Directive
Please return every line below that contains the string "para".

Data excerpts
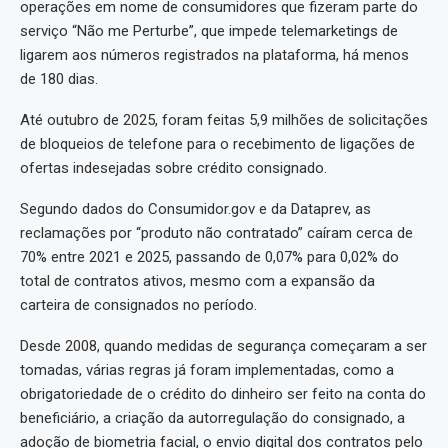
operações em nome de consumidores que fizeram parte do
serviço “Não me Perturbe”, que impede telemarketings de
ligarem aos números registrados na plataforma, há menos
de 180 dias.
Até outubro de 2025, foram feitas 5,9 milhões de solicitações
de bloqueios de telefone para o recebimento de ligações de
ofertas indesejadas sobre crédito consignado.
Segundo dados do Consumidor.gov e da Dataprev, as
reclamações por “produto não contratado” caíram cerca de
70% entre 2021 e 2025, passando de 0,07% para 0,02% do
total de contratos ativos, mesmo com a expansão da
carteira de consignados no período.
Desde 2008, quando medidas de segurança começaram a ser
tomadas, várias regras já foram implementadas, como a
obrigatoriedade de o crédito do dinheiro ser feito na conta do
beneficiário, a criação da autorregulação do consignado, a
adoção de biometria facial, o envio digital dos contratos pelo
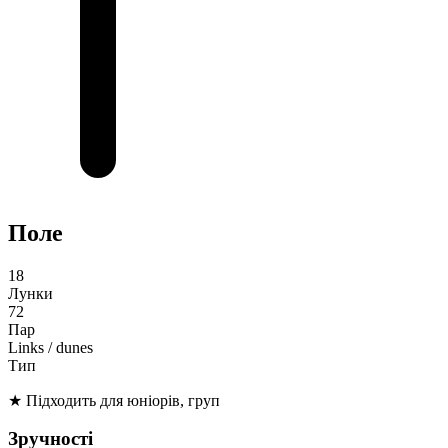
Поле
18
Лунки
72
Пар
Links / dunes
Тип
★
Підходить для юніорів, груп
Зручності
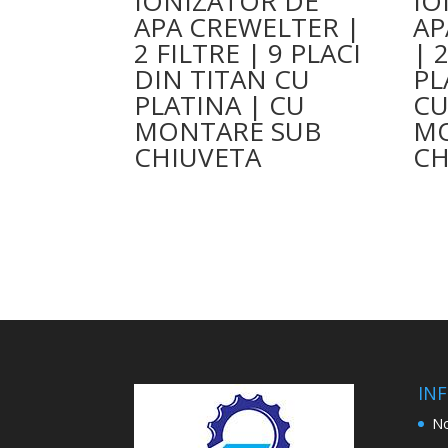
IONIZATOR DE
IO
APA CREWELTER |
AP
2 FILTRE | 9 PLACI
| 
DIN TITAN CU
PL
PLATINA | CU
CU
MONTARE SUB
MO
CHIUVETA
CH
INF
No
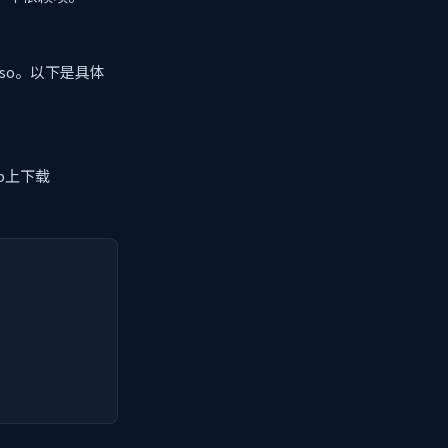
.so。以下是具体
b上下载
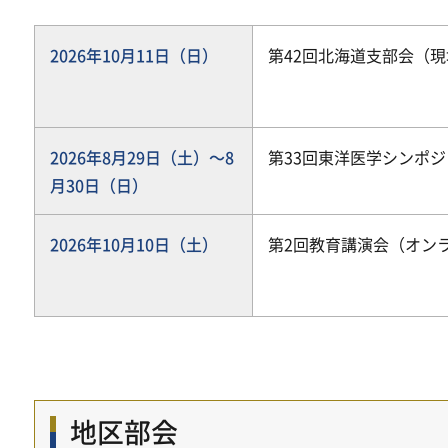
2026年10月11日（日）
第42回北海道支部会（
2026年8月29日（土）～8
第33回東洋医学シンポジ
月30日（日）
2026年10月10日（土）
第2回教育講演会（オン
地区部会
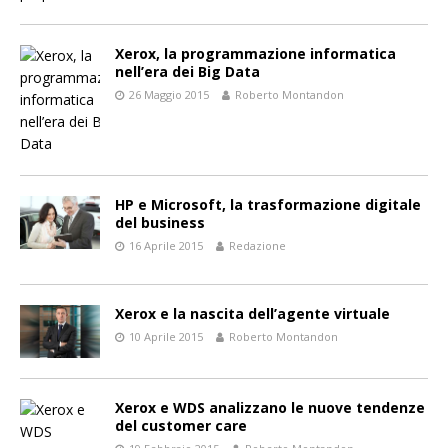
Xerox, la programmazione informatica
nell’era dei Big Data
26 Maggio 2015
Roberto Montandon
HP e Microsoft, la trasformazione digitale
del business
16 Aprile 2015
Redazione
Xerox e la nascita dell’agente virtuale
10 Aprile 2015
Roberto Montandon
Xerox e WDS analizzano le nuove tendenze
del customer care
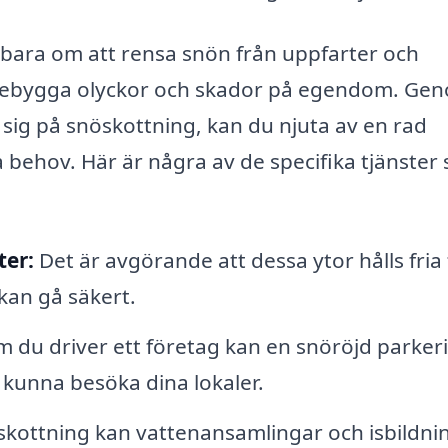
 bara om att rensa snön från uppfarter och
örebygga olyckor och skador på egendom. Ge
r sig på snöskottning, kan du njuta av en rad
 behov. Här är några av de specifika tjänster
ter:
Det är avgörande att dessa ytor hålls fria
 kan gå säkert.
 du driver ett företag kan en snöröjd parker
kunna besöka dina lokaler.
kottning kan vattenansamlingar och isbildni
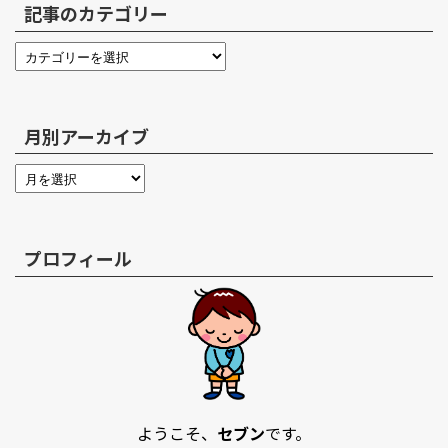
記事のカテゴリー
月別アーカイブ
プロフィール
ようこそ、
セブン
です。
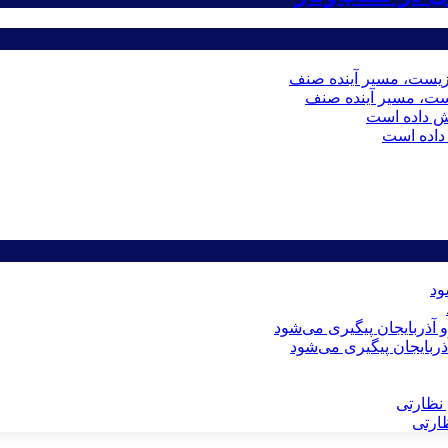
ست، مسیر آینده صنف
داده است
ذربایجان پیگیری می‌شود
ظارتی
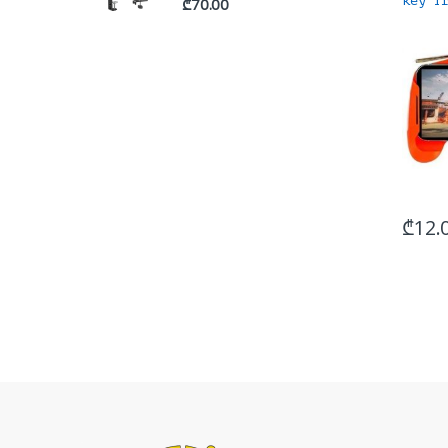
key T
₾
70.00
₾
12.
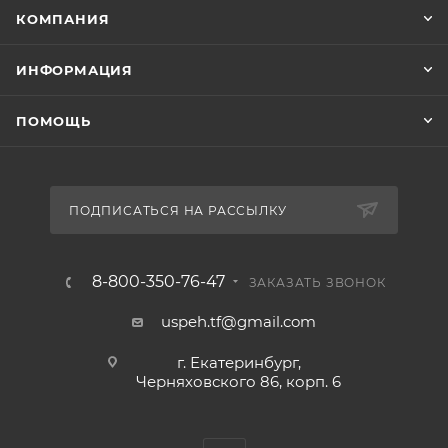
КОМПАНИЯ
ИНФОРМАЦИЯ
ПОМОЩЬ
ПОДПИСАТЬСЯ НА РАССЫЛКУ
8-800-350-76-47
ЗАКАЗАТЬ ЗВОНОК
uspeh.tf@gmail.com
г. Екатеринбург,
Черняховского 86, корп. 6​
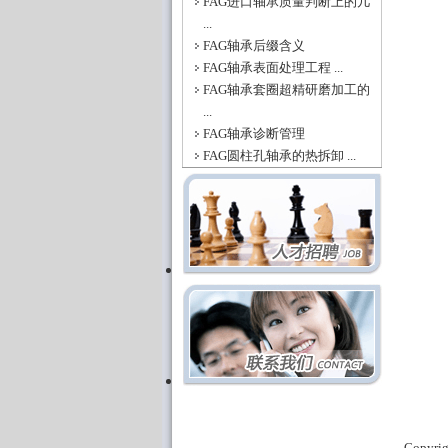
FAG进口轴承质量判断上的几
...
FAG轴承后缀含义
FAG轴承表面处理工程 ...
FAG轴承套圈超精研磨加工的
...
FAG轴承诊断管理
FAG圆柱孔轴承的热拆卸 ...
Copyri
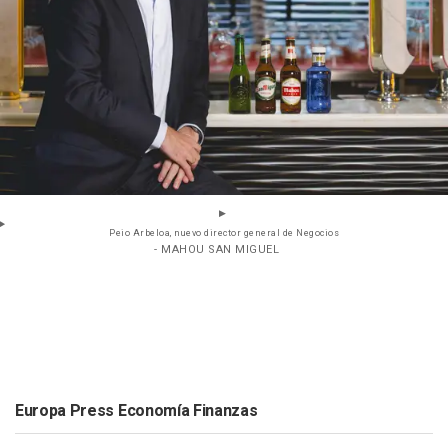
Peio Arbeloa, nuevo director general de Negocios
- MAHOU SAN MIGUEL
Europa Press Economía Finanzas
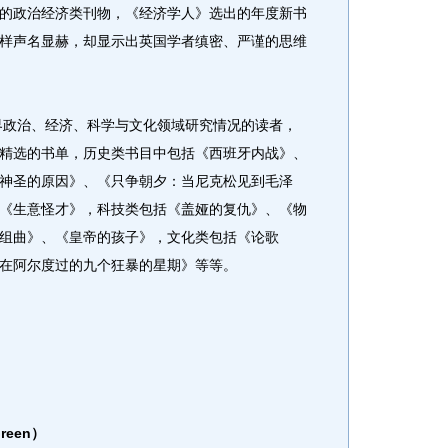
的政治经济类刊物，《经济学人》选出的年度新书
样声名显赫，却显示出英国学者缜密、严谨的思维
界政治、经济、科学与文化领域研究情况的读者，
精选的书单，历史类书目中包括《西班牙内战》、
神圣的原因》、《只争朝夕：当尼克松见到毛泽
《生意怪才》，科技类包括《盖娅的复仇》、《物
组曲》、《皇帝的孩子》，文化类包括《论歌
在阿尔度过的九个狂暴的星期》等等。
reen）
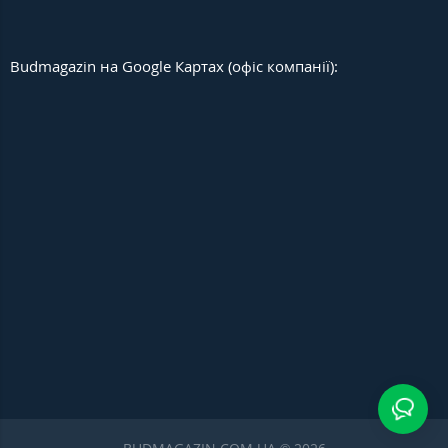
Budmagazin на Google Картах (офіс компанії):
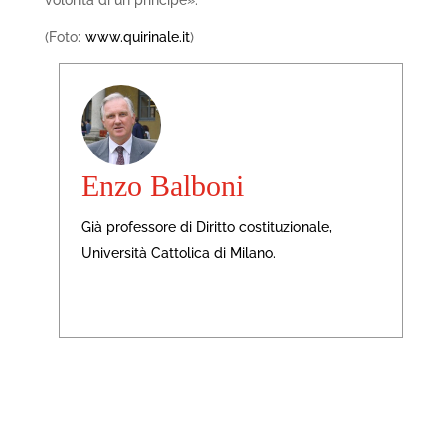
volontà di un principe».
(Foto:
www.quirinale.it
)
Enzo Balboni
Già professore di Diritto costituzionale,
Università Cattolica di Milano.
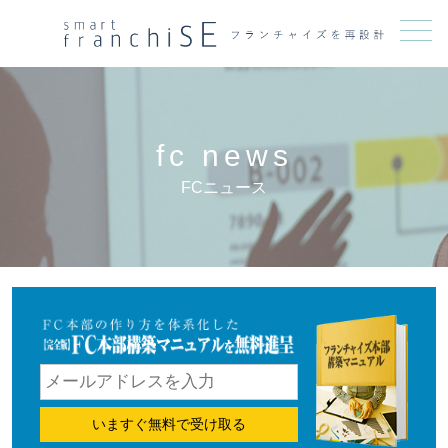
メニュー
fc news
FCニュース
いますぐ無料で受け取る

Answer to this task
de bloqueios de telefone para o recebimento de ligações de
70% entre 2021 e 2025, passando de 0,07% para 0,02% do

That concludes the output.